Sometime around then, I adopted my sister's ignored records, saving them from a slow death in the basement - lp's and 45's, paper sleeves, all that art. The record player moved into our shared bedroom, cloth-covered speakers moored to it with tangled wires. Pennies, then nickels, taped to the needle arm, to keep it from skipping. Grooves! I had to chase them.
listen: As Tears Go By
"December's Children", The Rolling Stones. I'd play the side with "As Tears Go By" with Marianne Faithful singing, for hours. "It is the evening of the day, I sit and watch the children play, smiling faces I can see, but not for me, I sit and watch as tears go by." Leaning on the windowsill, staring out at the big trees. Yep, that was me - that was really just me.
listen: I Think We're Alone Now
Hairbrush singing 45's: Stevie "Signed, Sealed, Delivered"; The Miracles "You Really Got A Hold On Me"; Tommy James and the Shondells "Crimson and Clover", "I Think We're Alone Now"; Aretha's "Dr Feelgood"; The Beach Boys "Wouldn't It Be Nice?"; Bee Gees "To Love Somebody"; The Rolling Stones, tip to toe.
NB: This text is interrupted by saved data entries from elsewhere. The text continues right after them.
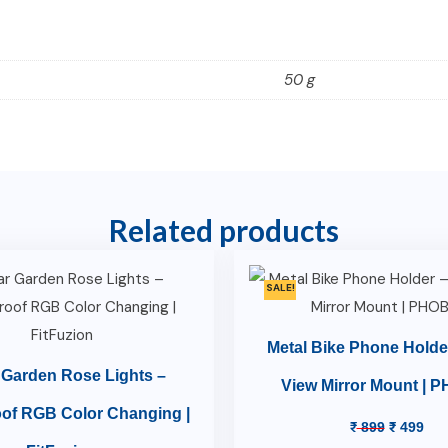
50 g
Related products
SALE!
Metal Bike Phone Holde
 Garden Rose Lights –
View Mirror Mount | 
of RGB Color Changing |
₹
899
₹
499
Were there no Beatles? The Beatles were everywhere but I don't remember singing them in the mirror.
listen: To Love Somebody
Now I'm hitting 12, 13. Was I still singing in the church choir? I quit when things started going off the rails at home, just before my mom started beating and torturing me, before I was driven into homelessness and got raped. Music has always been the spiritual tradition that's kept me alive, I didn't know it til I almost died.